Transport Canada Scholarship $6,000
Elahe Sherafat
Toronto Metropolitan University
Autonomous Robots and Human Interaction in Shared Urban Areas, Pose Prediction
The advances in Intelligent Transport Systems (ITS) are laying the groundwork for putting the concept of a smart city into practice. Autonomous vehicles (AVs) and robots (ARs) are essential components of smart cities. In recent decades, numerous research targeted AVs and their interaction with pedestrians and cyclists.
In contrast, despite the benefits of deployment of autonomous robots for delivery purposes in urban areas, including responding to the increased e-commerce and online shopping, reducing congestion and cost of delivery, and being environmentally friendly, few papers aimed at investigating their interaction with humans.
Despite the aforementioned advantages and the existence of various companies offering Autonomous delivery robots, their widespread usage remained in the pilot stage in most areas. The reason for that is the challenges and safety hazards that ARs could bring for pedestrians, especially for people with disabilities, visual impairment, children and elderly people and being distracted. In my thesis, we aim at human and robot interaction in the interest of safe, foresighted and socially acceptable path planning of robots in urban spaces shared with pedestrians. To achieve this goal, the robot must comprehend the human’s movement, behaviour, intention and future path. The first step for that would be human pose estimation and prediction. That means understanding of current and predicting the future joint locations of each pedestrian.

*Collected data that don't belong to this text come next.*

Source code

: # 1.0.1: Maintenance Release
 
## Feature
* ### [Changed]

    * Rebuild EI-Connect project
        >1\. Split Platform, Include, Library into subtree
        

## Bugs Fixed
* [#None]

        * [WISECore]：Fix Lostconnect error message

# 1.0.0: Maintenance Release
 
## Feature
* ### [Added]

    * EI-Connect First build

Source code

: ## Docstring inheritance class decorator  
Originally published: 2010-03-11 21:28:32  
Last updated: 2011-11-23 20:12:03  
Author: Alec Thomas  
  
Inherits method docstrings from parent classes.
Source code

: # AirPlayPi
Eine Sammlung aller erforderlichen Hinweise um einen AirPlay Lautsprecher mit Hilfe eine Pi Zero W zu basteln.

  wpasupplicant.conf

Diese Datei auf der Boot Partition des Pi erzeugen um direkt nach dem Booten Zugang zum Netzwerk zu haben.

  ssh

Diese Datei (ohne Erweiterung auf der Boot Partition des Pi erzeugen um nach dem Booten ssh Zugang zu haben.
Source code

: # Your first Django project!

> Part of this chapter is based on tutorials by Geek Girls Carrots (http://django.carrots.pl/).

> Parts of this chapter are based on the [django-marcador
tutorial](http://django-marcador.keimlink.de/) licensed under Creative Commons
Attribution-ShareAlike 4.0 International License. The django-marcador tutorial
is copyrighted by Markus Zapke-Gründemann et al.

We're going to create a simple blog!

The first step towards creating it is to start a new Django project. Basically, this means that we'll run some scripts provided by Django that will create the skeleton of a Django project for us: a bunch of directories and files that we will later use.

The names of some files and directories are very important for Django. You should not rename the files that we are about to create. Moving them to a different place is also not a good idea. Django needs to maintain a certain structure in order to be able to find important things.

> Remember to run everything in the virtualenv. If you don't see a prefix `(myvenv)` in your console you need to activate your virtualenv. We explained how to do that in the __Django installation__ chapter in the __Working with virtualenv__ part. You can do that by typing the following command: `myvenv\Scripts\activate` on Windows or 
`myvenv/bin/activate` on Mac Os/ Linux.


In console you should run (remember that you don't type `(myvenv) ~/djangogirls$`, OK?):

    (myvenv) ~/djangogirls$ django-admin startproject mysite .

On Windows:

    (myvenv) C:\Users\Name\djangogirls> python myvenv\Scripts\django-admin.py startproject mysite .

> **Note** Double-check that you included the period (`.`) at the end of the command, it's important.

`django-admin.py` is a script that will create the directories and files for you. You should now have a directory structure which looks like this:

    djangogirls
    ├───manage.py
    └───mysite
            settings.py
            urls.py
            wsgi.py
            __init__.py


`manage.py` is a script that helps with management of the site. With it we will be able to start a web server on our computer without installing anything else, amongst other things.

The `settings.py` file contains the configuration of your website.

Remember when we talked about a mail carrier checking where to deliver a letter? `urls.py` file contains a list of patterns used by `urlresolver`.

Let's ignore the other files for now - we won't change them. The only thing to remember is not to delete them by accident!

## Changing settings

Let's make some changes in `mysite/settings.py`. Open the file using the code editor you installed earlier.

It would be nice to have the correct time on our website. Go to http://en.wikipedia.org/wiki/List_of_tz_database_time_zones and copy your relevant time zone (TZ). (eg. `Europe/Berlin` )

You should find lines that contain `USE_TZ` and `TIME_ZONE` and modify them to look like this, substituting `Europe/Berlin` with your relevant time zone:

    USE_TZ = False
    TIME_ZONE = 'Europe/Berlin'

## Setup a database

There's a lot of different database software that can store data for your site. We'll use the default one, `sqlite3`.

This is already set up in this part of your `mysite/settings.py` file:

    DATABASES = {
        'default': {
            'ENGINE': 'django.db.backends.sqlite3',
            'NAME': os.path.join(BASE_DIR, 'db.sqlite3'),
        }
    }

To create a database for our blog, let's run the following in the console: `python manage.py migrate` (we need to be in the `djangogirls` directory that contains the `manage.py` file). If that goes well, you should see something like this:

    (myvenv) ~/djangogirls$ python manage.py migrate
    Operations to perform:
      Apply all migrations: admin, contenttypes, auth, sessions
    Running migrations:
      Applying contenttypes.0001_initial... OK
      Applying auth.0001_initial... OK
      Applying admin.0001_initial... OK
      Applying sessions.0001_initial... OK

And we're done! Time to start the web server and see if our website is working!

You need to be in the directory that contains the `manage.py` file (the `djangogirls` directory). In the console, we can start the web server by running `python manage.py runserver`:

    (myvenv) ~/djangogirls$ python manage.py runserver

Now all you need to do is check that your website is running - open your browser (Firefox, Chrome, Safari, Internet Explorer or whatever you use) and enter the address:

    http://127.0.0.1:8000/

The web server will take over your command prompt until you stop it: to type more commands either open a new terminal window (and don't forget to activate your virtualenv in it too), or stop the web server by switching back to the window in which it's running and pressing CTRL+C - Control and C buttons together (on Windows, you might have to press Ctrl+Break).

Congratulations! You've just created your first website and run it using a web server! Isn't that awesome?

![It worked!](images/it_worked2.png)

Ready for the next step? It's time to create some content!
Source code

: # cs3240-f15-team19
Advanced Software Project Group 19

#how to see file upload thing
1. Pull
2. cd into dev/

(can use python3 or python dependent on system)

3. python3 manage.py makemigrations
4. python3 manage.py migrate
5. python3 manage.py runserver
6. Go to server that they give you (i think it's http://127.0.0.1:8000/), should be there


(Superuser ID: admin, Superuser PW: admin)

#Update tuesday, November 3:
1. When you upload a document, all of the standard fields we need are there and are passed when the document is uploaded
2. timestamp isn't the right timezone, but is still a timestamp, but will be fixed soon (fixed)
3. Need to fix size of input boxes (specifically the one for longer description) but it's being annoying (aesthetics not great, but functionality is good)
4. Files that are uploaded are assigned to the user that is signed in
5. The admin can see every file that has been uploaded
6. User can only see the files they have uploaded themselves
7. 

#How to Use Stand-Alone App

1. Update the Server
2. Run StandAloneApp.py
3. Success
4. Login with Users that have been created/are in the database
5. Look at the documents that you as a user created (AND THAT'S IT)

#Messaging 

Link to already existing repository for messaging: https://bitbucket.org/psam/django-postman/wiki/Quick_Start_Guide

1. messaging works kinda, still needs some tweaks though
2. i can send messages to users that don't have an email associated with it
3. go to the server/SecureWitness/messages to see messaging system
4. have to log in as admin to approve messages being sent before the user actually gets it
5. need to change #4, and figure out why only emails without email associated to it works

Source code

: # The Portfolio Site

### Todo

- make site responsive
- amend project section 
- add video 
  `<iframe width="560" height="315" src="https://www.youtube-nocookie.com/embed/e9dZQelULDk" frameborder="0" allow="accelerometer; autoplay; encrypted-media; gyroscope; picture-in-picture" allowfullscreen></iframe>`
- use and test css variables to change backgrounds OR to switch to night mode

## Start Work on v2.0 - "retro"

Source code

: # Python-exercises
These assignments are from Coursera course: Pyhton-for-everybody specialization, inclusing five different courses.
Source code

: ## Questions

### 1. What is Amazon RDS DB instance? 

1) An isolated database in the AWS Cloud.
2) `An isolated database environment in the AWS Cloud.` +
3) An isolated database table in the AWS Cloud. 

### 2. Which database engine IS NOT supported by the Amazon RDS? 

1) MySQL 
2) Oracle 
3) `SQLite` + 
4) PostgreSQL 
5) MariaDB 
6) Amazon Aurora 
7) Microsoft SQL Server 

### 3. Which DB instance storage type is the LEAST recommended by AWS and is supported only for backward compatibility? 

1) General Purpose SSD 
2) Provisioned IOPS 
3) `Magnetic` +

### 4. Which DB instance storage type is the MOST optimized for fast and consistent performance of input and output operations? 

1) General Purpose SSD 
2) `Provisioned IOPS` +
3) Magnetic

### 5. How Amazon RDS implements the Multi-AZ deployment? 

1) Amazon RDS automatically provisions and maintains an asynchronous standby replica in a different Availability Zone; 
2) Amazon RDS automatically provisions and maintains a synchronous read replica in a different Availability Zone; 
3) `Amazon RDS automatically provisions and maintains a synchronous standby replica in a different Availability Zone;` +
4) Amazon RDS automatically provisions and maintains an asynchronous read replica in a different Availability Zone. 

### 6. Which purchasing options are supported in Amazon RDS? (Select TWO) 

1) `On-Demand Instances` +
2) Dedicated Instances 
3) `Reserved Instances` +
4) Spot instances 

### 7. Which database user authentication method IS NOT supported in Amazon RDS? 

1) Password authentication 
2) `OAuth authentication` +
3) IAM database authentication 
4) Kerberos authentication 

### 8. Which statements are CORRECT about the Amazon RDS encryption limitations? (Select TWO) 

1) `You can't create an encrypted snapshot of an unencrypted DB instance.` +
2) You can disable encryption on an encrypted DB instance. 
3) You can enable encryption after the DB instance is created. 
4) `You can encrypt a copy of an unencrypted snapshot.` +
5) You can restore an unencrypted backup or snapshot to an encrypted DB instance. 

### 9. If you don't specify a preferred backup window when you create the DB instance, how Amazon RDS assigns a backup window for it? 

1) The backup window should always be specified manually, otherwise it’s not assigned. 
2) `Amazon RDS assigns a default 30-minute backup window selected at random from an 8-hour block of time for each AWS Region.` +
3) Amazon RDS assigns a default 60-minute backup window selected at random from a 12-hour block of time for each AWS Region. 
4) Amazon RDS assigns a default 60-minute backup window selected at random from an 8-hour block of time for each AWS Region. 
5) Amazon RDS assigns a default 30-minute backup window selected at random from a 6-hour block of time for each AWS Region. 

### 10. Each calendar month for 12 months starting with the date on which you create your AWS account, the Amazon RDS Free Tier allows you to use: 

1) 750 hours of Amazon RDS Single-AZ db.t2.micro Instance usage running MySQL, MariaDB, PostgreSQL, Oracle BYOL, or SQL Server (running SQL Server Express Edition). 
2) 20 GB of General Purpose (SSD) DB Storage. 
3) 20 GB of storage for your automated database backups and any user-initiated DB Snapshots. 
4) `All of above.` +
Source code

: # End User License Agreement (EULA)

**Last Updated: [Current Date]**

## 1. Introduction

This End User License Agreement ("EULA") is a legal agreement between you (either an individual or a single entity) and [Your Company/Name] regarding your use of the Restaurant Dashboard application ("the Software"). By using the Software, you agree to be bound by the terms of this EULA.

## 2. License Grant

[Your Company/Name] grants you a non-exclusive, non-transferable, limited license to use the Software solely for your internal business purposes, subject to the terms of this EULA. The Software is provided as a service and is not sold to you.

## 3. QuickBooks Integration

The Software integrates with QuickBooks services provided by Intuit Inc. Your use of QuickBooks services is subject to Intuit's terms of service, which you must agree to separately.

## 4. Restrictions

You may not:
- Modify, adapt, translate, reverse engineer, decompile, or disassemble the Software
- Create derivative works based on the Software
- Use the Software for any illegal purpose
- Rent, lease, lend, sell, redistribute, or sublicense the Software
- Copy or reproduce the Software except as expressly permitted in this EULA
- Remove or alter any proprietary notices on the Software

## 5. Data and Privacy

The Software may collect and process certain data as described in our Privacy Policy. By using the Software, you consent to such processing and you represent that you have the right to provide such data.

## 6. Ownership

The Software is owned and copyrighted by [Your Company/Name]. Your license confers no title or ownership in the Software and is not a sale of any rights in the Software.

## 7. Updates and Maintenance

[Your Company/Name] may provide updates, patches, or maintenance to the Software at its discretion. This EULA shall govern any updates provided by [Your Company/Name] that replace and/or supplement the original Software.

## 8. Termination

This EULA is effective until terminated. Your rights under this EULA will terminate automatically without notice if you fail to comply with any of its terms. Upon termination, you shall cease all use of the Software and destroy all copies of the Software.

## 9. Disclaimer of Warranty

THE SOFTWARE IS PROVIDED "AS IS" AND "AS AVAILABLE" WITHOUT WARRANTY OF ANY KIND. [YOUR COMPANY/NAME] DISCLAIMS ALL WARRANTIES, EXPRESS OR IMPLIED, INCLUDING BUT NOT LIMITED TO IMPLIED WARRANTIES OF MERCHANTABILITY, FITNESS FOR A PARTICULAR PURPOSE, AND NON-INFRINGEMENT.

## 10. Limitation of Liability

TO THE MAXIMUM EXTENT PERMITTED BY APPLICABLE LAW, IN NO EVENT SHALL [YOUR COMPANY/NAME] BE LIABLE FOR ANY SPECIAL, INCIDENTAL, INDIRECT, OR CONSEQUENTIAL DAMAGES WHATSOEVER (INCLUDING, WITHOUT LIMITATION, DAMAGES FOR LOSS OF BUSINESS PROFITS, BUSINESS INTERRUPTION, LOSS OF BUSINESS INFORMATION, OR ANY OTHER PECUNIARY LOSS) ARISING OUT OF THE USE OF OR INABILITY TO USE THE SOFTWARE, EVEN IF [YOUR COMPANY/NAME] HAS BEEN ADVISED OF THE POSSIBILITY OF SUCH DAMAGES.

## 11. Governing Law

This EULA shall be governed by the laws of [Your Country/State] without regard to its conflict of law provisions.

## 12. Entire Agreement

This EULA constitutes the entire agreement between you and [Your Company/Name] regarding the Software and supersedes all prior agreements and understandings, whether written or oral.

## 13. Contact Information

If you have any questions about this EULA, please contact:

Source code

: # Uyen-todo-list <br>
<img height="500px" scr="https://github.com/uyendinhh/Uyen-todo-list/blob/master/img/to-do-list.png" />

Initially, we deployed a SLAM-based dataset for the multi-person human pose estimation in the presence of a Segway robot using YOLOv7, a vision-deep neural network. The network demonstrated high performance in dealing with crowded indoor and outdoor scenarios. The next step would be deploying the memory neural networks to predict the future pose of humans using sequences of human poses obtained from the YOLOv7.
Besides, we plan to collect an enriched dataset for human-robot interaction using 1)deploying Visual Immersive Reality technology available in LiTrans, and 2)walking our own robots in Toronto Metropolitan University campus areas.
I would believe this research will result in an accurate prediction of the human pose while interacting with ARs, fills the gap that existed in the previous studies and eases further behavioural analysis of human and robot interaction. This, in turn, enables the widespread deployment of ARs in urban areas.